Safety Not Guaranteed has a 91% approval rating on Rotten Tomatoes based on reviews from 150 critics; the average rating is 7.40/10. The site's critical consensus states: "Safety Not Guaranteeds ostensibly modest ambitions are outmatched by the movie's strong performances, beguiling charm, and heartfelt story." Metacritic gives the film a score of 72 out of 100 based on reviews from 31 critics, indicating "generally favorable reviews".

Stephen Holden of The New York Times wrote that the story's shenanigans are "harnessed to a plaintive underlying theme about the fading dreams of those aspiring professionals in their 20s and 30s." Roger Ebert praised the film for the quality of the dialogue, characters with depth and dimension, as well as Mark Duplass for his balanced performance.

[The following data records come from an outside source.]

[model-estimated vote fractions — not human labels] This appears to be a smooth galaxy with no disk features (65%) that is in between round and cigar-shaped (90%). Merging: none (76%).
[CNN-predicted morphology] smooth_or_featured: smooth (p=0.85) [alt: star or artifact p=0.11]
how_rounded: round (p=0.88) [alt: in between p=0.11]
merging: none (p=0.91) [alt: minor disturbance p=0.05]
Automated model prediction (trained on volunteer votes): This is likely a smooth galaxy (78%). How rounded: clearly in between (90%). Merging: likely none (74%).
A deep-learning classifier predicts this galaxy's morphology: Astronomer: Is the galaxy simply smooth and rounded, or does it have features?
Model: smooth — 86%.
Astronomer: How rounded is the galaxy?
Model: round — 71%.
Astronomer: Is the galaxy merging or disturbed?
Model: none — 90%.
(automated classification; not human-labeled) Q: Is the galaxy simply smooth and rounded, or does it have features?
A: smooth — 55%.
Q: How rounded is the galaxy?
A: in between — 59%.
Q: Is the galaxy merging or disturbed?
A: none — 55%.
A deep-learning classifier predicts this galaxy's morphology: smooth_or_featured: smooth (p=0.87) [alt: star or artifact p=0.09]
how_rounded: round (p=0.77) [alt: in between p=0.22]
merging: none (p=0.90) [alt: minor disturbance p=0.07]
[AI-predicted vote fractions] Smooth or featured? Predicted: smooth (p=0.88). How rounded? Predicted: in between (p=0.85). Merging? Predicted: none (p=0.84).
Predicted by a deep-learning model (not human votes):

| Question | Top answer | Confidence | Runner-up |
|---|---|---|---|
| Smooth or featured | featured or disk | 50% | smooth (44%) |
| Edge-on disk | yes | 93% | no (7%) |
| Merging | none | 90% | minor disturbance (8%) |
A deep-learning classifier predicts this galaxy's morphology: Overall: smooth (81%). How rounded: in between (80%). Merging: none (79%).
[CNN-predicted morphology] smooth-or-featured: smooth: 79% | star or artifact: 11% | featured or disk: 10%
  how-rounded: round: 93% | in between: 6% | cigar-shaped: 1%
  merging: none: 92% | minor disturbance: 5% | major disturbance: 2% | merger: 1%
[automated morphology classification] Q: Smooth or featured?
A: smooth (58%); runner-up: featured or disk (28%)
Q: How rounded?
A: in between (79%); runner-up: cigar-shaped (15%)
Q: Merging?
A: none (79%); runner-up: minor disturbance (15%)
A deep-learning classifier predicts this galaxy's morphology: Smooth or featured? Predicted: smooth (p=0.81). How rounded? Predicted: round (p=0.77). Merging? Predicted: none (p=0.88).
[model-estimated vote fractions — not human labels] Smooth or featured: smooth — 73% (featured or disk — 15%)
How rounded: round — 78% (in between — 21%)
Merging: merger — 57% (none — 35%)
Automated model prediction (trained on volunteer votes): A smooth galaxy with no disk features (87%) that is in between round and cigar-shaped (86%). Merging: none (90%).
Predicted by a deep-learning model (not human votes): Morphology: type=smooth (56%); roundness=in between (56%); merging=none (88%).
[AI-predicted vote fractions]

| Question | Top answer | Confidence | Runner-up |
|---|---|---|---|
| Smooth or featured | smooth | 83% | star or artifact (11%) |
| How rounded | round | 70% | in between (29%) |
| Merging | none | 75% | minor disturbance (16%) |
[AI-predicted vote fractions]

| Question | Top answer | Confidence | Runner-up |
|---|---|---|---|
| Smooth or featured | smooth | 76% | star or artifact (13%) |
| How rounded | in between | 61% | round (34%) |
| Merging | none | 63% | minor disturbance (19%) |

Safety Not Guaranteed has been called "one of the most influential films of the last decade" in terms of its effect on the film making industry. Made in 2012 with a first-time director and writer and costing less than a million dollars, this character-driven indie caught the eye of Netflix, foreshadowing the role of streaming in film creation and distribution, and directors of well-regarded small-budget films being tapped to direct big-budget films.

==Awards==

| Award | Category | Nominees | Result |
| ALMA Awards | Favorite Movie Actress Comedy/Musical | Aubrey Plaza | Won |
| Chicago Film Critics Association Award | Most Promising Filmmaker | Colin Trevorrow | Nominated |
| Gotham Independent Film Awards | Best Ensemble Performance | Aubrey Plaza, Mark Duplass, Jake Johnson, Karan Soni, Jenica Bergere, Kristen Bell, Jeff Garlin, Mary Lynn Rajskub | Nominated |
| Independent Spirit Awards | Best First Feature | Colin Trevorrow | Nominated |
| Best First Screenplay | Derek Connolly | Won |
| Leiden International Film Festival | Iron Herring: Best Feature Film | Colin Trevorrow and Derek Connolly | Won |
| St. Louis Gateway Film Critics Association | Best Actress | Aubrey Plaza | Nominated |
| Best Arthouse or Festival Film |  | Won (tied with Compliance) |
| Sundance Film Festival | Grand Jury Prize: Dramatic | Colin Trevorrow | Nominated |
| Waldo Salt Screenwriting Award | Derek Connolly | Won |
| Young Hollywood Awards | Breakthrough Performance Award | Aubrey Plaza | Won |

==Stage musical==
Ryan Miller and Nick Blaemire wrote a musical adaptation of Safety Not Guaranteed, which premiered at the Brooklyn Academy of Music Harvey Theater from September 17 to October 20, 2024. Signature Theatre staged the indie musical comedy from March 3 to April 12, 2026, to positive reviews.